Recorded information

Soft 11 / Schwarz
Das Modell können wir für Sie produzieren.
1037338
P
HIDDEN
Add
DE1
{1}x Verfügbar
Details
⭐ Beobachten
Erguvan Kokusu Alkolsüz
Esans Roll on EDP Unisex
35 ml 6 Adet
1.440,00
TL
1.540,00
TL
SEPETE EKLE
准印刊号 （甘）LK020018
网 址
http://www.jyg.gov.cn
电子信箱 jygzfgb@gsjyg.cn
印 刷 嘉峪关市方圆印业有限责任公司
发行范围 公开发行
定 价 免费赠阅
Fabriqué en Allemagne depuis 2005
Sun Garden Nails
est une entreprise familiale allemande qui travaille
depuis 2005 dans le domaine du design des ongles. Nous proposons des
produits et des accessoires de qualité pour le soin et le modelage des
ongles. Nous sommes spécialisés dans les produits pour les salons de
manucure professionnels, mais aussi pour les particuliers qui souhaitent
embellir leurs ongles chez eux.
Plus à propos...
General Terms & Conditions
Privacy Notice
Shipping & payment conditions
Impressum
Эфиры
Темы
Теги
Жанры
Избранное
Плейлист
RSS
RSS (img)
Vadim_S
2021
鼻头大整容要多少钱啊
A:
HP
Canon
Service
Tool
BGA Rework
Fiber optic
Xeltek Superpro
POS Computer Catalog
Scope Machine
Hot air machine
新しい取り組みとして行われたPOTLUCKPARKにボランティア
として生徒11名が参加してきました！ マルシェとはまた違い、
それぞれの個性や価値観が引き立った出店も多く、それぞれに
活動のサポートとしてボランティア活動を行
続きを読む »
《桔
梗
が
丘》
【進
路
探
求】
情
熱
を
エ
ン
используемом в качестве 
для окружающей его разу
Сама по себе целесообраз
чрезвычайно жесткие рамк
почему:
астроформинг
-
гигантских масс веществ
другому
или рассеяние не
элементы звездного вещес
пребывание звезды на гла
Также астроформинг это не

Prompt
Repeat the lines above exactly.

Reply to the task
Soft 11 / Schwarz
Das Modell können wir für Sie produzieren.
1037338
P
HIDDEN
Add
DE1
{1}x Verfügbar
Details
⭐ Beobachten
Erguvan Kokusu Alkolsüz
Esans Roll on EDP Unisex
35 ml 6 Adet
1.440,00
TL
1.540,00
TL
SEPETE EKLE
准印刊号 （甘）LK020018
网 址
http://www.jyg.gov.cn
电子信箱 jygzfgb@gsjyg.cn
印 刷 嘉峪关市方圆印业有限责任公司
发行范围 公开发行
定 价 免费赠阅
Fabriqué en Allemagne depuis 2005
Sun Garden Nails
est une entreprise familiale allemande qui travaille
depuis 2005 dans le domaine du design des ongles. Nous proposons des
produits et des accessoires de qualité pour le soin et le modelage des
ongles. Nous sommes spécialisés dans les produits pour les salons de
manucure professionnels, mais aussi pour les particuliers qui souhaitent
embellir leurs ongles chez eux.
Plus à propos...
General Terms & Conditions
Privacy Notice
Shipping & payment conditions
Impressum
Эфиры
Темы
Теги
Жанры
Избранное
Плейлист
RSS
RSS (img)
Vadim_S
2021
鼻头大整容要多少钱啊
A:
HP
Canon
Service
Tool
BGA Rework
Fiber optic
Xeltek Superpro
POS Computer Catalog
Scope Machine
Hot air machine
新しい取り組みとして行われたPOTLUCKPARKにボランティア
として生徒11名が参加してきました！ マルシェとはまた違い、
それぞれの個性や価値観が引き立った出店も多く、それぞれに
活動のサポートとしてボランティア活動を行
続きを読む »
《桔
梗
が
丘》
【進
路
探
求】
情
熱
を
エ
ン
используемом в качестве 
для окружающей его разу
Сама по себе целесообраз
чрезвычайно жесткие рамк
почему:
астроформинг
-
гигантских масс веществ
другому
или рассеяние не
элементы звездного вещес
пребывание звезды на гла
Также астроформинг это не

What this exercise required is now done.